It was the summer of 2014 when it hit me. At the time, I was leading Gallup’s education and workforce development practice and we had just gotten on our hands on the most insight-rich dataset on college graduates ever. We learned that the ‘magic’ of the college curriculum is all about work-integrated learning; graduates who had a job or internship where they applied what they were learning in the classroom were twice as likely to be engaged in their work and thriving in their well-being. That moment and insight is when I first glimpsed the future of education as a blend of learning and earning.
Such a vision seemed compelling but the big questions were about whether and how we might get there. The question on whether was anchored in how few people – students, faculty, parents, policymakers, etc. – understood the criticality of work-integrated learning to student success. And the question on how was stuck in significant doubt about our ability to scale work-integrated learning; despite how important it is for success, only 1/3 of all college graduates hit the mark. Said another way, our higher ed system and employers were failing to provide a vast majority of students with a work-integrated learning experience.
It feels like it has been a couple lifetimes since 2014. But barely a decade later, the trends and signals are now clear that the ‘whether’ and ‘how’ of a learn and earn future are fast being answered:
· We have seen renewed interest and funding for the apprenticeship movement in the U.S.
· Although many universities are struggling to meet enrollment goals, there are white-hot enrollments at co-op universities.
· We have witnessed the rise of micro-internships as a highly effective tool for both students and employers.
· There has been strong growth in the number of companies offering education-as-a-benefit to fund college tuition and other non-degree training for employees.
· Pre-hire training incentives and paid bootcamps have exploded.
· And we are even seeing community colleges paying students to enroll in certain programs.
· The fastest-growing demographic of enrollees in the largest online universities (initially designed to serve working adults) is now traditional aged students (18-24), many of whom are choosing the path so they can work while obtaining their degree, cut their time to degree and avoid student loan debt.
These examples provide ample evidence that the traditional separation of learning and work is no more. It feels as if we have officially hit a ‘ready or not, here it comes’ moment for work-integrated learning in education and learning-integrated work at our places of employment. Sure, there will still be some students (and their parents) who value a learning-alone model for college. But let’s call it what it is: a learning while spending model – which has resulted in $1.76 trillion in student loan debt. For many students and their families, the learning-alone version of college is simply a luxury good at best and entirely unaffordable at worst.

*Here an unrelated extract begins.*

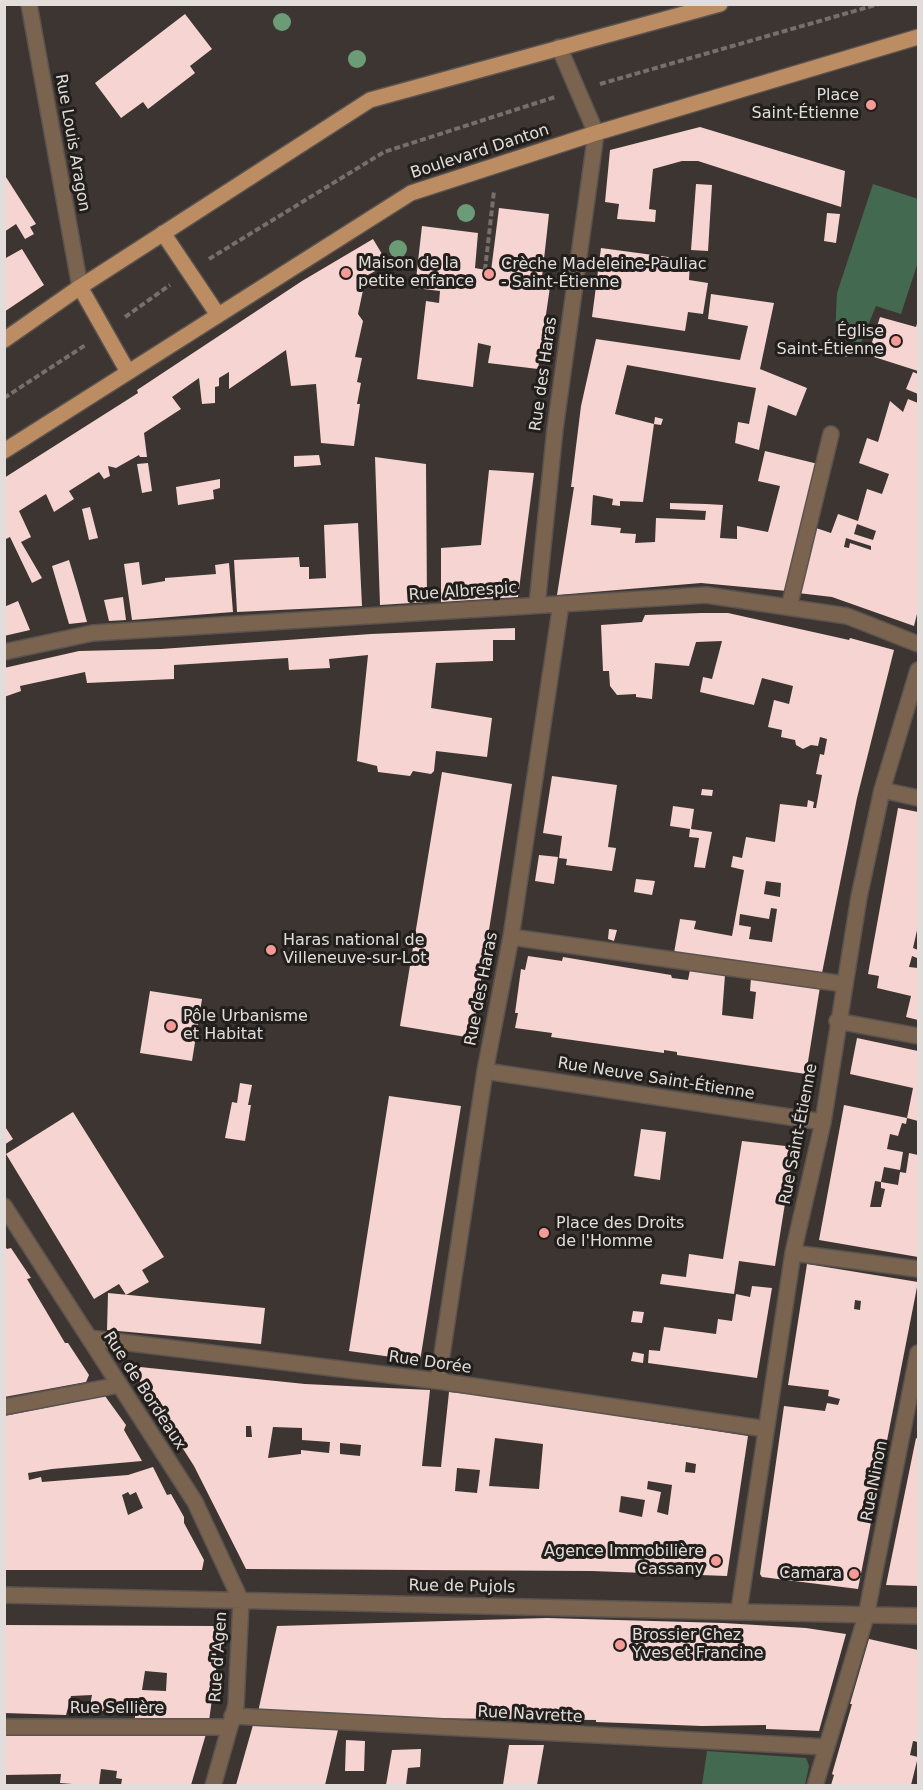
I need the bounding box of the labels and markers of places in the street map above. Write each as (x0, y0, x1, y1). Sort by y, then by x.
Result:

Not only is there an economic driver for more learn and earn models – but perhaps equally or even more important is the efficacy driver identified by the Gallup research. Learning and working – together – create synergies that don’t exist when we do them separately. For example, it isn’t sufficient for a student to have a paid job during college. That alone has no relationship with success later in life. The magic happens when a student has a job or internship where they are able to apply what they are learning in the classroom. And when it comes to workplace efficacy, we have long known that one of the top drivers of employee engagement is having opportunities to learn and grow at work.
The separation of school and work has cost us dearly. It has been both an opportunity cost (losing out on the most efficacious way to learn and work) and a real cost (excessive amounts of student loan debt). It is not a sustainable model going forward. The future of everything in education and work is going to be ‘learn and earn.’